IHS Guidelines for On-Campus Speakers

The Institute for Humane Studies (IHS) is committed to supporting exploration, discussion, and civil debate around ideas and issues important to the classical liberal intellectual tradition. As part of that commitment, we often partner with college and university professors to support on-campus lectures, panel discussions, and debates. We work with professors to identify appropriate scholars who foster productive and informed discussion in a context of civility and mutual respect.  To that end, we expect that all speakers at IHS-supported programs and events, whether invited by IHS or the faculty partner, meet the following standards:

Academic Credibility

Every IHS-sponsored event is an opportunity to engage in an open exchange of important ideas.  Every event IHS supports, therefore, is designed to be academic in its content and tone, not politically partisan or polemical. Our default standard is that speakers possess a full-time academic affiliation and/or scholarly credentials.
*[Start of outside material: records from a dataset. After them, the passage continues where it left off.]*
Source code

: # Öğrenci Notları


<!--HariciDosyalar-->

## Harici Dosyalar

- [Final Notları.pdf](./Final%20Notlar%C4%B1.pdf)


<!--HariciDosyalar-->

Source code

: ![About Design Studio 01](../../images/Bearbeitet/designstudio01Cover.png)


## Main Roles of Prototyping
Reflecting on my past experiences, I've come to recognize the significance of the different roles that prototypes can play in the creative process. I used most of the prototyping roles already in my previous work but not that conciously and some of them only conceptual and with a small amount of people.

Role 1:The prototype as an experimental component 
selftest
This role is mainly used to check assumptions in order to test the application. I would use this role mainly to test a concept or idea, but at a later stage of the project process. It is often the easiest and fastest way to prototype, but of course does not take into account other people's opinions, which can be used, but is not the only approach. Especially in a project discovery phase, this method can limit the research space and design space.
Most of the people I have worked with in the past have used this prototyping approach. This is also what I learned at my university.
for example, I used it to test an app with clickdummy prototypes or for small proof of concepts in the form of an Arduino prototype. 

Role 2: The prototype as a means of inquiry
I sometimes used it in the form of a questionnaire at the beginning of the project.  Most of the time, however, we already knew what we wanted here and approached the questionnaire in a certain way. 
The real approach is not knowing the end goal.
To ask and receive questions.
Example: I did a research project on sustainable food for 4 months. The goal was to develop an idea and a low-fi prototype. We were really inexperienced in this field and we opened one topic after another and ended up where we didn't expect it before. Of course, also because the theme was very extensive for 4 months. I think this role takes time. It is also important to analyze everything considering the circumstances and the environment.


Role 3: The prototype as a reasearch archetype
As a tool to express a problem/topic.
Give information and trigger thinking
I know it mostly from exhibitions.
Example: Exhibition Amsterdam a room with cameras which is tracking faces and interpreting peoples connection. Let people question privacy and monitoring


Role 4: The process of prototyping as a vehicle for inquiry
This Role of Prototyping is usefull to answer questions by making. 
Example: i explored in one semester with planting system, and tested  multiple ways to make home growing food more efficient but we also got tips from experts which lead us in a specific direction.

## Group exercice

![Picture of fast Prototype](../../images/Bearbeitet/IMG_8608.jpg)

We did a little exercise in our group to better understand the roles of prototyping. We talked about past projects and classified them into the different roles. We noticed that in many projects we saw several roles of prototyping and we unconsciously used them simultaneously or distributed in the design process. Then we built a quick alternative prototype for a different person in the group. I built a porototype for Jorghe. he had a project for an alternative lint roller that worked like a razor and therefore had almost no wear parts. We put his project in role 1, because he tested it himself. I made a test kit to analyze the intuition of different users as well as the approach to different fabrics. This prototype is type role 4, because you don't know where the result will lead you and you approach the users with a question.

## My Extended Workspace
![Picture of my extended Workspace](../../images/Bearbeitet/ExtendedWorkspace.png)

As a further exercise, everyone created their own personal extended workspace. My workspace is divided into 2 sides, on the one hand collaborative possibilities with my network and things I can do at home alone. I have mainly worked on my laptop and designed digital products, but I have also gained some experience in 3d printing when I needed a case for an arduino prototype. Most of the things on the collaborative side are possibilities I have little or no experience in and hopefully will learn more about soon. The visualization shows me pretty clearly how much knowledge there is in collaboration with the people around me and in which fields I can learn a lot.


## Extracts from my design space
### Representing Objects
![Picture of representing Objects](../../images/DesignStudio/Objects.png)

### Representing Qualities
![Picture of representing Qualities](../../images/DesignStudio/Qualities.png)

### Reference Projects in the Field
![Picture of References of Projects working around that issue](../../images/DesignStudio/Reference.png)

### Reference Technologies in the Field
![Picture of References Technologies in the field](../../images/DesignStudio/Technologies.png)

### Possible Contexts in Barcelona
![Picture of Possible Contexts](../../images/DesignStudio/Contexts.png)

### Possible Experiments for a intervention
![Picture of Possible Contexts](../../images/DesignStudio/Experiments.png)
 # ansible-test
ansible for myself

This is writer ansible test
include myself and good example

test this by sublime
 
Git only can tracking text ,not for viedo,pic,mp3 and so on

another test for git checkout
Exceptions may include professional journalists and non-academic public intellectuals who are affiliated with reputable media, research, or policy organizations and who are routinely read and cited by scholars in the relevant field.

Civil and Respectful Engagement

Tolerance, pluralism, intellectual humility, and a belief that all individuals possess inherent dignity are core values for IHS. While we invite intellectual challenge and debate, featured speakers at IHS-supported programs and events must adhere to and consistently demonstrate these core values. While we invite disagreement and debate about important issues, we select speakers with reputations for engaging their audience and fellow speakers with respect and civility.  Speakers who advocate for bigotry or violence are not acceptable IHS partners. Nor are speakers who treat their intellectual opponents with contempt or scorn. 

Disciplinary and Topical Expertise

Speakers featured at IHS programs and events must possess the disciplinary and topical expertise required to speak authoritatively on subjects broadly related to the classical liberal intellectual tradition. Typically, this means that we engage speakers from the social sciences and humanities.  That said, we do not assess this criterion narrowly.  A scholar of physics, for example, may have a great deal to contribute to a topic such as “the republic of science,” a relevant theme within the classical liberal tradition. IHS-supported events are intended to advance an academic debate or otherwise add value to a topic associated with the classical liberal tradition, while helping attendees to become deeper and better thinkers.

Positive Campus and Community Impact

IHS events are designed to contribute to a positive campus climate of open and civil intellectual discourse. Programs designed to spark protest and speakers selected to incite a hostile reaction are not in line with this goal and are not supported by IHS.